## WHAT YOU SHOULD DO
Reproduce all the lines below exactly and omit the images.

## SOURCE INFORMATION
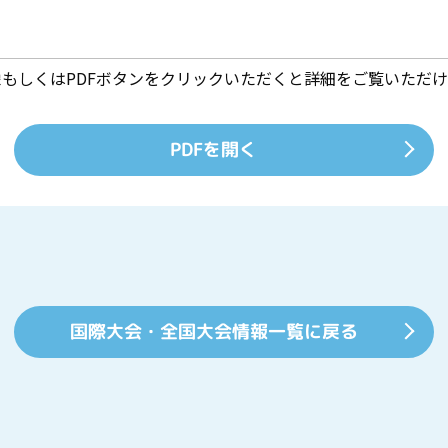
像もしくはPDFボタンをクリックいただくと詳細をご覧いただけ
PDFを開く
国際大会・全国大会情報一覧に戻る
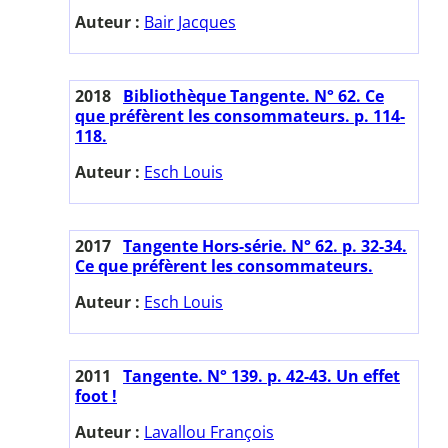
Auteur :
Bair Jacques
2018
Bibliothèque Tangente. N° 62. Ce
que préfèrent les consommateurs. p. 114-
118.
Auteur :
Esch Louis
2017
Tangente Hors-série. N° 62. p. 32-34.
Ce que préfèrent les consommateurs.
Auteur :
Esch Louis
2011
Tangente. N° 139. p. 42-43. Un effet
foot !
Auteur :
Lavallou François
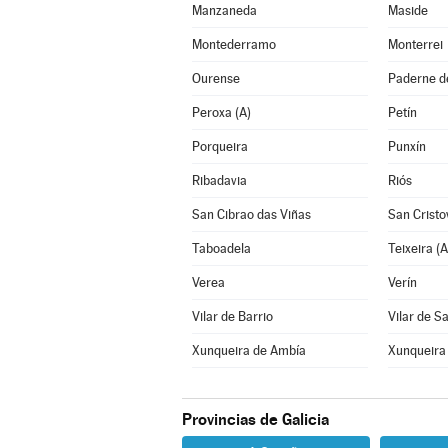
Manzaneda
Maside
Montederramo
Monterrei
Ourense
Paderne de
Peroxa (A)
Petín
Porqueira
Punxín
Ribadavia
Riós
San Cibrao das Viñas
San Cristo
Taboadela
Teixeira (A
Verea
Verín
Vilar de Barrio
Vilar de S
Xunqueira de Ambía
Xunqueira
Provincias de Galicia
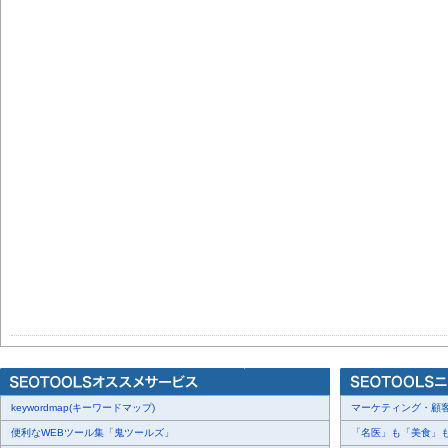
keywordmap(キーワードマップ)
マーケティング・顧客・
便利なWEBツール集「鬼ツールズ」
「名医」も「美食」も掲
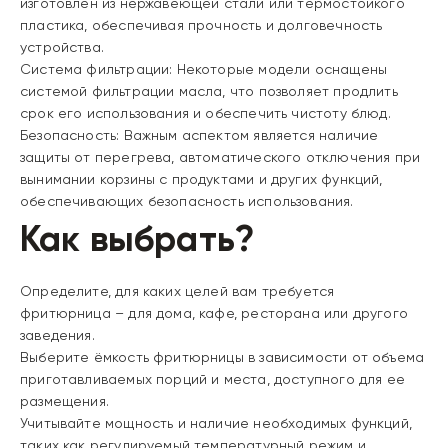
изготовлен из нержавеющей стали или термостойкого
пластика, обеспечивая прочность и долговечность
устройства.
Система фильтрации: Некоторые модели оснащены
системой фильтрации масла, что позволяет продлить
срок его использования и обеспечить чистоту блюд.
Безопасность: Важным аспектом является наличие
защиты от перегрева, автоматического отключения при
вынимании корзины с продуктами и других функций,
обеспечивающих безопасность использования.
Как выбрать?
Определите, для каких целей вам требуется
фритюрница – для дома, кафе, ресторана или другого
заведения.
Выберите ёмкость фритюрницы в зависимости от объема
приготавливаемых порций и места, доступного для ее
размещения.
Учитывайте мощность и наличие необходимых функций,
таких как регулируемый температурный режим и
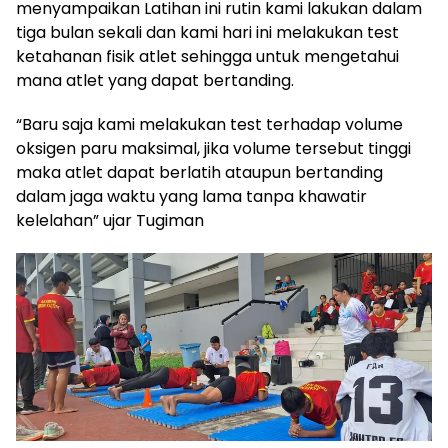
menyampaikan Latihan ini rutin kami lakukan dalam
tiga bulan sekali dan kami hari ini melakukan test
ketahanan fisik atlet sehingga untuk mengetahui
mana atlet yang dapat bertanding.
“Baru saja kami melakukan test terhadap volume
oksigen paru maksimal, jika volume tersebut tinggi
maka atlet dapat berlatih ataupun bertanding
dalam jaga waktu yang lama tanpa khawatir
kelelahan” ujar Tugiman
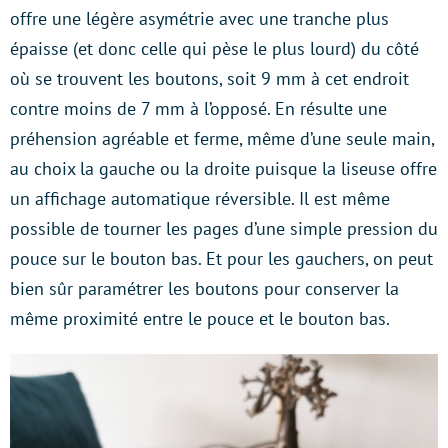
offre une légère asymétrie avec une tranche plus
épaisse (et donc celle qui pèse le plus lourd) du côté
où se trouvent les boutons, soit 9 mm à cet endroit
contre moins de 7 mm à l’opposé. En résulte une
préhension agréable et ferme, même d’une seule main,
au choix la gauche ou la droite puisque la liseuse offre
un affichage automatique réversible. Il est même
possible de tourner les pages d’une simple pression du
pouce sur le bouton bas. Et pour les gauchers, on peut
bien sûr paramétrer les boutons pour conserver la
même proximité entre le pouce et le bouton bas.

## RESPONSE
像もしくはPDFボタンをクリックいただくと詳細をご覧いただけ
PDFを開く
国際大会・全国大会情報一覧に戻る
Auteur :
Bair Jacques
2018
Bibliothèque Tangente. N° 62. Ce
que préfèrent les consommateurs. p. 114-
118.
Auteur :
Esch Louis
2017
Tangente Hors-série. N° 62. p. 32-34.
Ce que préfèrent les consommateurs.
Auteur :
Esch Louis
2011
Tangente. N° 139. p. 42-43. Un effet
foot !
Auteur :
Lavallou François
Manzaneda
Maside
Montederramo
Monterrei
Ourense
Paderne de
Peroxa (A)
Petín
Porqueira
Punxín
Ribadavia
Riós
San Cibrao das Viñas
San Cristo
Taboadela
Teixeira (A
Verea
Verín
Vilar de Barrio
Vilar de S
Xunqueira de Ambía
Xunqueira
Provincias de Galicia
keywordmap(キーワードマップ)
マーケティング・顧客・
便利なWEBツール集「鬼ツールズ」
「名医」も「美食」も掲
изготовлен из нержавеющей стали или термостойкого
пластика, обеспечивая прочность и долговечность
устройства.
Система фильтрации: Некоторые модели оснащены
системой фильтрации масла, что позволяет продлить
срок его использования и обеспечить чистоту блюд.
Безопасность: Важным аспектом является наличие
защиты от перегрева, автоматического отключения при
вынимании корзины с продуктами и других функций,
обеспечивающих безопасность использования.
Как выбрать?
Определите, для каких целей вам требуется
фритюрница – для дома, кафе, ресторана или другого
заведения.
Выберите ёмкость фритюрницы в зависимости от объема
приготавливаемых порций и места, доступного для ее
размещения.
Учитывайте мощность и наличие необходимых функций,
таких как регулируемый температурный режим и
menyampaikan Latihan ini rutin kami lakukan dalam
tiga bulan sekali dan kami hari ini melakukan test
ketahanan fisik atlet sehingga untuk mengetahui
mana atlet yang dapat bertanding.
“Baru saja kami melakukan test terhadap volume
oksigen paru maksimal, jika volume tersebut tinggi
maka atlet dapat berlatih ataupun bertanding
dalam jaga waktu yang lama tanpa khawatir
kelelahan” ujar Tugiman
offre une légère asymétrie avec une tranche plus
épaisse (et donc celle qui pèse le plus lourd) du côté
où se trouvent les boutons, soit 9 mm à cet endroit
contre moins de 7 mm à l’opposé. En résulte une
préhension agréable et ferme, même d’une seule main,
au choix la gauche ou la droite puisque la liseuse offre
un affichage automatique réversible. Il est même
possible de tourner les pages d’une simple pression du
pouce sur le bouton bas. Et pour les gauchers, on peut
bien sûr paramétrer les boutons pour conserver la
même proximité entre le pouce et le bouton bas.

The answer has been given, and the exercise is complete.